What really set the proposal apart, though, was the plan for a marina with a pier and yachts that would serve as high-end suites.
Crown Las Vegas
At 1,149 feet, the Strat is easily the tallest building in town.
In 2006, developers of Crown Las Vegas looked at that number and laughed. The Federal Aviation Administration, however, did not.
The $5 billion, 5,000-room resort would have been a massive 1,888 feet — the equivalent of placing the Strat atop the Fontainebleau. The FAA, though, said that height at that location, the former Wet ’n Wild site after Palace of the Sea fell through, would pose a hazard to air traffic.
Developer Christopher Milam lobbied for a different version of the Crown that would have been 1,150 feet — 12 inches taller than what was known at the time as the Stratosphere.
Unlike many of these proposals that just withered away, Crown Las Vegas was declared dead in 2008. Former UNLV basketball standout Jackie Robinson has been pursuing a hotel and arena project on that site since December 2013.
The World’s Biggest Slot Machine
Norm Jansen was a bit of a dreamer.
At various times, he owned downtown’s Pioneer Club, the land beneath Harrah’s Las Vegas and part of the California.
In 1989, Jansen pitched what would have been his masterpiece: a 21-story working slot machine with a 90-foot moving arm and six-story tall reels that would be constructed by a company that made Ferris wheels.
It was outrageous, yet distinctly Las Vegas.
The creation, dubbed the World’s Biggest Slot Machine, would have stood in front of his Slot Joynt, which was being folded into a Holiday Inn to form the Coney Island-themed casino known as the Boardwalk.
The giant slot machine was quickly rejected by the Clark County Commission. Still, Jansen held out hope.
“It’s not officially dead. But I’d say that it’s dying, that I probably won’t see it in my lifetime,” Jansen told us in the summer of 1995. “But I won’t stop hoping for it because it’s a dream, and you have to keep dreaming. That’s what this city is made of.”
Jansen died 18 months later. The Boardwalk, with its distinctive wooden roller coaster-and-clown face facade, was demolished in 2006 to make way for what’s now the Waldorf Astoria at CityCenter.
Moon
The biggest of these projects, by almost every metric, was so over-the-top, so unlikely to ever exist in the real world, that many locals saw through it as though it were a screen door.
The $5 billion Moon was brought to town in 2002 by Michael Henderson, a Canadian who co-founded the company that would become Lasik Vision but had never worked in the casino business.
Armed with a million-dollar scale model and a 20-minute film, as well as a seemingly endless supply of chutzpah, Henderson laid out his ideas for a lunar-themed resort that would blow past anything this city had ever seen — or seen since.
According to Henderson, Moon would:
• Cover 250 acres on an unspecified plot of land.
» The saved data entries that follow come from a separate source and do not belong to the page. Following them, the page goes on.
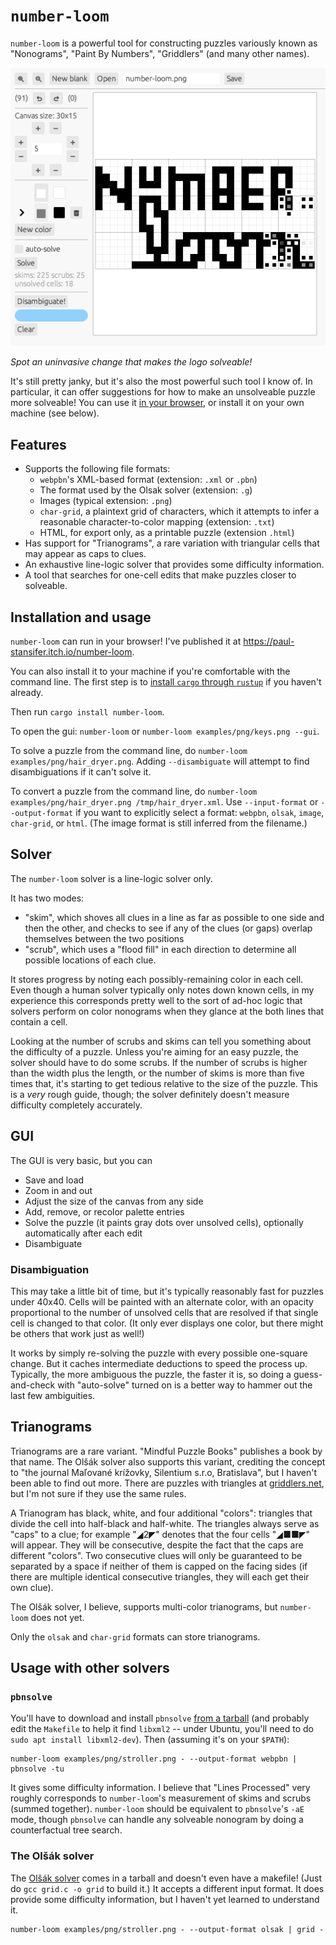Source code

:# `number-loom`

`number-loom` is a powerful tool for constructing puzzles variously known as "Nonograms", "Paint By Numbers", "Griddlers" (and many other names).

![Screenshot of a GUI editor](screenshot.png)

*Spot an uninvasive change that makes the logo solveable!*

It's still pretty janky, but it's also the most powerful such tool I know of. In particular, it can offer suggestions for how to make an unsolveable puzzle more solveable!  You can use it [in your browser](https://paul-stansifer.itch.io/number-loom), or install it on your own machine (see below).

## Features

* Supports the following file formats:
  * `webpbn`'s XML-based format (extension: `.xml` or `.pbn`)
  * The format used by the Olsak solver (extension: `.g`)
  * Images (typical extension: `.png`)
  * `char-grid`, a plaintext grid of characters, which it attempts to infer a reasonable character-to-color mapping (extension: `.txt`)
  * HTML, for export only, as a printable puzzle (extension `.html`)
* Has support for "Trianograms", a rare variation with triangular cells that may appear as caps to clues.
* An exhaustive line-logic solver that provides some difficulty information.
* A tool that searches for one-cell edits that make puzzles closer to solveable.


## Installation and usage

`number-loom` can run in your browser! I've published it at https://paul-stansifer.itch.io/number-loom.

You can also install it to your machine if you're comfortable with the command line. The first step is to [install `cargo` through `rustup`](https://doc.rust-lang.org/cargo/getting-started/installation.html) if you haven't already.

Then run `cargo install number-loom`.

To open the gui: `number-loom` or `number-loom examples/png/keys.png --gui`.

To solve a puzzle from the command line, do `number-loom examples/png/hair_dryer.png`.  Adding `--disambiguate` will attempt to find disambiguations if it can't solve it.

To convert a puzzle from the command line, do `number-loom examples/png/hair_dryer.png /tmp/hair_dryer.xml`.  Use `--input-format` or `--output-format` if you want to explicitly select a format: `webpbn`, `olsak`, `image`, `char-grid`, or `html`. (The image format is still inferred from the filename.)

## Solver

The `number-loom` solver is a line-logic solver only.

It has two modes:
  * "skim", which shoves all clues in a line as far as possible to one side and then the other, and checks to see if any of the clues (or gaps) overlap themselves between the two positions
  * "scrub", which uses a "flood fill" in each direction to determine all possible locations of each clue.

It stores progress by noting each possibly-remaining color in each cell. Even though a human solver typically only notes down known cells, in my experience this corresponds pretty well to the sort of ad-hoc logic that solvers perform on color nonograms when they glance at the both lines that contain a cell.

Looking at the number of scrubs and skims can tell you something about the difficulty of a puzzle. Unless you're aiming for an easy puzzle, the solver should have to do some scrubs. If the number of scrubs is higher than the width plus the length, or the number of skims is more than five times that, it's starting to get tedious relative to the size of the puzzle. This is a *very* rough guide, though; the solver definitely doesn't measure difficulty completely accurately.

## GUI

The GUI is very basic, but you can

* Save and load
* Zoom in and out
* Adjust the size of the canvas from any side
* Add, remove, or recolor palette entries
* Solve the puzzle (it paints gray dots over unsolved cells), optionally automatically after each edit
* Disambiguate

### Disambiguation

This may take a little bit of time, but it's typically reasonably fast for puzzles under 40x40. Cells will be painted with an alternate color, with an opacity proportional to the number of unsolved cells that are resolved if that single cell is changed to that color. (It only ever displays one color, but there might be others that work just as well!)

It works by simply re-solving the puzzle with every possible one-square change. But it caches intermediate deductions to speed the process up. Typically, the more ambiguous the puzzle, the faster it is, so doing a guess-and-check with "auto-solve" turned on is a better way to hammer out the last few ambiguities.

## Trianograms

Trianograms are a rare variant. "Mindful Puzzle Books" publishes a book by that name. The Olšák solver also supports this variant, crediting the concept to "the journal Maľované krížovky, Silentium s.r.o, Bratislava", but I haven't been able to find out more. There are puzzles with triangles at [griddlers.net](http://griddlers.net/), but I'm not sure if they use the same rules.

A Trianogram has black, white, and four additional "colors": triangles that divide the cell into half-black and half-white. The triangles always serve as "caps" to a clue; for example "◢2◤" denotes that the four cells "◢■■◤" will appear. They will be consecutive, despite the fact that the caps are different "colors". Two consecutive clues will only be guaranteed to be separated by a space if neither of them is capped on the facing sides (if there are multiple identical consecutive triangles, they will each get their own clue).

The Olšák solver, I believe, supports multi-color trianograms, but `number-loom` does not yet.

Only the `olsak` and `char-grid` formats can store trianograms.

## Usage with other solvers

### `pbnsolve`

You'll have to download and install `pbnsolve` [from a tarball] (and probably edit the `Makefile` to help it find `libxml2` -- under Ubuntu, you'll need to do `sudo apt install libxml2-dev`). Then (assuming it's on your `$PATH`):

[`pbnsolve`]: https://webpbn.com/pbnsolve.html
[from a tarball]: https://code.google.com/archive/p/pbnsolve/downloads

```
number-loom examples/png/stroller.png - --output-format webpbn | pbnsolve -tu
```

It gives some difficulty information. I believe that "Lines Processed" very roughly corresponds to `number-loom`'s measurement of skims and scrubs (summed together). `number-loom` should be equivalent to `pbnsolve`'s `-aE` mode, though `pbnsolve` can handle any solveable nonogram by doing a counterfactual tree search.

### The Olšák solver
The [Olšák solver] comes in a tarball and doesn't even have a makefile! (Just do `gcc grid.c -o grid` to build it.) It accepts a different input format. It does provide some difficulty information, but I haven't yet learned to understand it.

[Olšák solver]:  http://www.olsak.net/grid.html

```
number-loom examples/png/stroller.png - --output-format olsak | grid -
```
That’s more than twice the size of CityCenter.
• Have 10,000 rooms. The Venetian/Palazzo complex has just over 7,000 and is among the largest hotels in the world.
• Include “thousands of shops.” The Forum Shops at Caesars has approximately 160 stores and restaurants.
• Feature a 60,000-seat concert venue. That’s almost exactly twice the size of the concert halls currently at Caesars Palace, the Cosmopolitan of Las Vegas, the Palms, Park MGM, Planet Hollywood Resort, Resorts World and Virgin Hotels Las Vegas — combined.
Local gaming experts chided us for even covering the announcement — from within our story covering the announcement.
UNLV’s Bill Thompson told us at the time that Henderson wasn’t the only one who was naive about Moon’s prospects. “Look at you and the other reporters writing about this guy and his idea. Who’s naive? He’s getting publicity for something that won’t happen.”
Even the story’s headline called the project “pure lunacy.”